Principalmente no aspecto melódico. Valsas como
"Londrina", "Sinhazinha em Chamas" ou "Cidade
Oculta", embora sejam consideradas como o aspecto mais brasileiro do meu trabalho, nasceram
de fontes européias. Já no aspecto rítmico, existe de
tudo: da música indiana ao rock, ritmos brasileiros
e idéias da música erudita do século 20.
Apesar de ter conseguido enorme repercussão, "Clara
Crocodilo" ficou à margem nesses anos todos. Isso tem
a ver com essa "diluição" na música popular?
Na realidade não foi "Clara Crocodilo" que ficou à
margem. Foi Arrigo Barnabé que deixou de gerar
fatos para a imprensa. Eu continuo acreditando no
ser humano e acho que o ouvinte pode ser um crítico muito criativo. Esse problema de baixar o nível
me parece que não preocupa realmente quem já está estabelecido. E, se você começa a reclamar, dizem que você ou é rancoroso ou incompetente. Eu
acho que não se trata disso. A loteria já foi sorteada,
a música "popular", entre aspas, já foi rifada, e todos aqueles que adquiriram uma capitania querem
mantê-la. Então precisam estar de mãos dadas com
a indústria. Por isso toda essa condescendência e
até essa legitimação do descartável.
Mas no meio desse contexto todo há novos criadores fazendo um trabalho bom, criativo.

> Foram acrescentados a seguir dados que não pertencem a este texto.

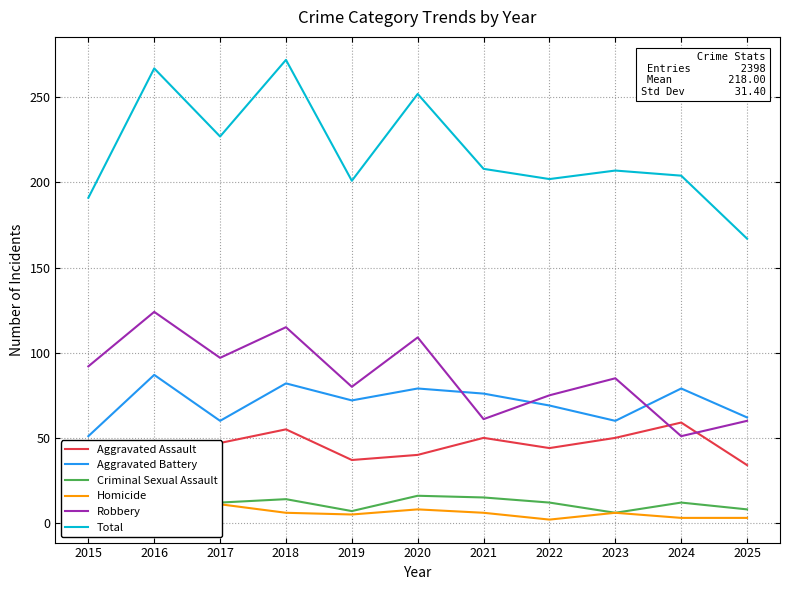

What is the sum of the Aggravated Battery values at 2017 and 2025?

122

O que tenho ouvido não é exatamente o que eu esperava que acontecesse. Eu era muito ingênuo,
acreditava que a música ligada à indústria poderia
alcançar um horizonte artístico relevante e não
permanecer como mero fato cultural. Claro, existem pessoas fazendo coisas competentes, existe a
esfera da competência. Mas eu imaginava outro
panorama no século 21.
No ano passado você fez uma regravação do disco, ao
vivo, com uma formação mais erudita. A impressão é de
que estava querendo se distanciar ainda mais dos elementos da cultura de massas. É isso mesmo?
Eu gosto de música, gosto de escrever música. Obviamente meu ideal está mais próximo da música
escrita, com partitura e tudo. E no entanto a música
escrita pode estar vertiginosamente perto da cultura de massas. É só você ouvir esses concertos de vários tenores e os clássicos para milhões.
A concepção que você queria desde o início é a que surgiu na regravação?
Queria ter experimentado mais do que fiz em 1980.
Naquela época eu fiz o possível e gosto do resultado. Mas sempre pensei que não era definitivo. Na
verdade, eu fiz essa gravação ao vivo para mim. E
fiquei quase satisfeito com o meu trabalho.
Com o relançamento do disco original em CD, você espera que "Clara Crocodilo" seja mais bem entendido?
Bom, já não tenho mais essa expectativa, mesmo
porque lancei no ano passado essa nova versão, ao
vivo. Mas acredito que o disco original tem uma
aura, é histórico. Então vai ser um acontecimento.
Vinte anos depois, que desafios "Clara Crocodilo" continua propondo?
Penso que é um trabalho bem sucedido de música
inteligente. Tirando "Instante", que ficaria melhor
em outro contexto, existe uma unidade muito
grande nas peças e isso é o que me agrada mais. Antes ninguém usava locuções longas, intervenções
faladas, isso é praticamente inédito, e ao mesmo
tempo o assunto é a vida urbana -algo bem atual.
Ademir Assunção é jornalista e poeta, autor de "A Máquina Peluda" (Ateliê Editorial).